The agreement was signed in Beijing by Shan Jixiang director of the State Administration of Cultural Heritage and Italian Culture Minister Rocco Buttiglione to mark the launch of the year of Italy in China at the end of January.
Speaking at the ceremony, Shan Jixiang said that the illicit trade in antiquities deserved greater international attention.
The agreement sets out a programme of co-operation that will see a task force of Chinese agents travel to Italy to receive specialist training from the unit of Carabinieri, Italy’s military police, devoted to the preservation of cultural heritage.

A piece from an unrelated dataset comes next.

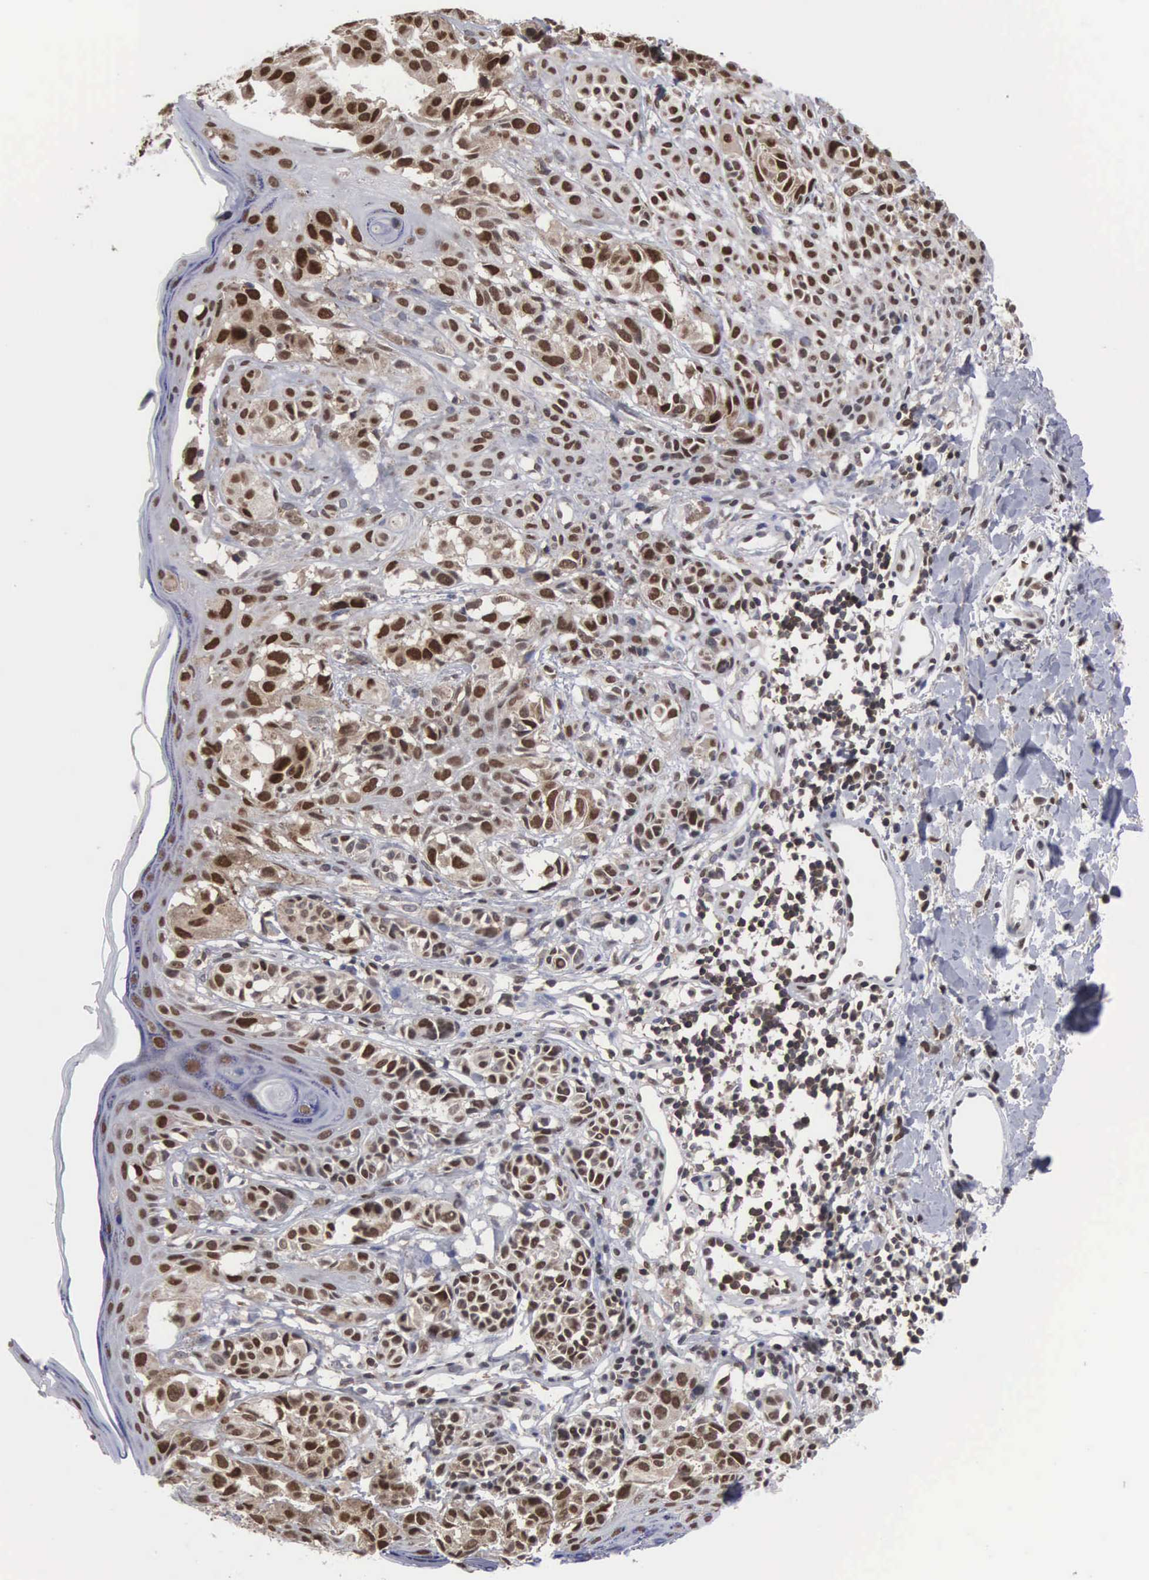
{"staining": {"intensity": "strong", "quantity": ">75%", "location": "nuclear"}, "tissue": "melanoma", "cell_type": "Tumor cells", "image_type": "cancer", "snomed": [{"axis": "morphology", "description": "Malignant melanoma, NOS"}, {"axis": "topography", "description": "Skin"}], "caption": "Immunohistochemical staining of melanoma reveals strong nuclear protein staining in about >75% of tumor cells. (Stains: DAB (3,3'-diaminobenzidine) in brown, nuclei in blue, Microscopy: brightfield microscopy at high magnification).", "gene": "TRMT5", "patient": {"sex": "male", "age": 40}}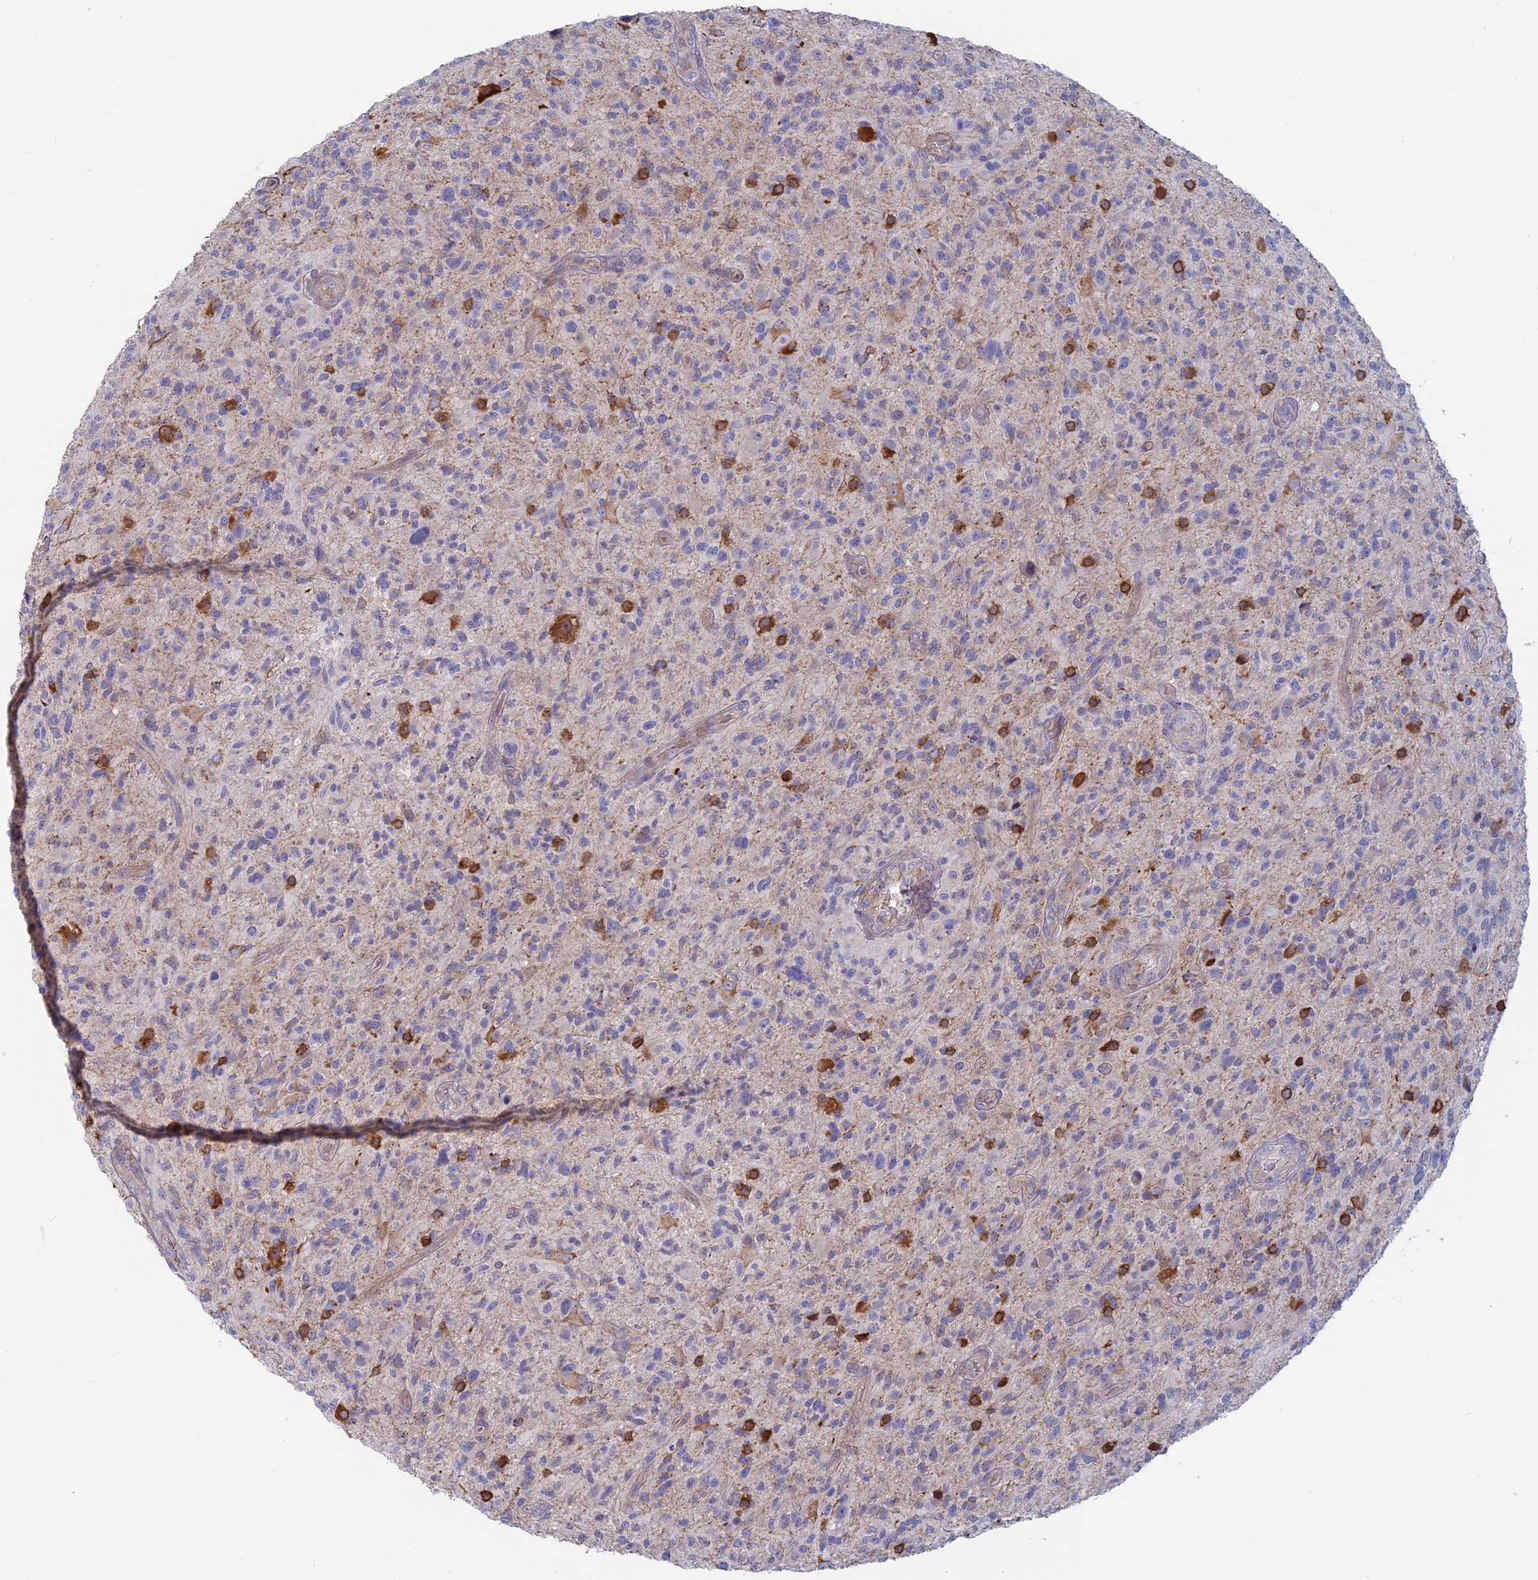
{"staining": {"intensity": "negative", "quantity": "none", "location": "none"}, "tissue": "glioma", "cell_type": "Tumor cells", "image_type": "cancer", "snomed": [{"axis": "morphology", "description": "Glioma, malignant, High grade"}, {"axis": "topography", "description": "Brain"}], "caption": "Glioma was stained to show a protein in brown. There is no significant expression in tumor cells.", "gene": "TBC1D30", "patient": {"sex": "male", "age": 47}}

The two countries have also established channels for the rapid exchange of information on matters relating to the smuggling of antiquities. This is set to include the use of CUSPIS (Cultural Heritage Space Management System), a scheme co-ordinated by the Rome-based firm Next, which proposes to utilise the Galileo satellite navigation system established by the European Space Agency for purposes of heritage protection.
Penalties for smuggling antiquities in China can be harsh; in recent years there have been a number of executions. China is currently pressuring the US to impose a ban on the import of all art and antiquities dating before 1911. Critics of the proposed ban say that it would have little effect on the illicit trade as the domestic market in China is growing.
In January, the US renewed import restrictions on Italian antiquities for five years. Italy has launched similar training programmes with Cyprus, Mozambique and Guatemala.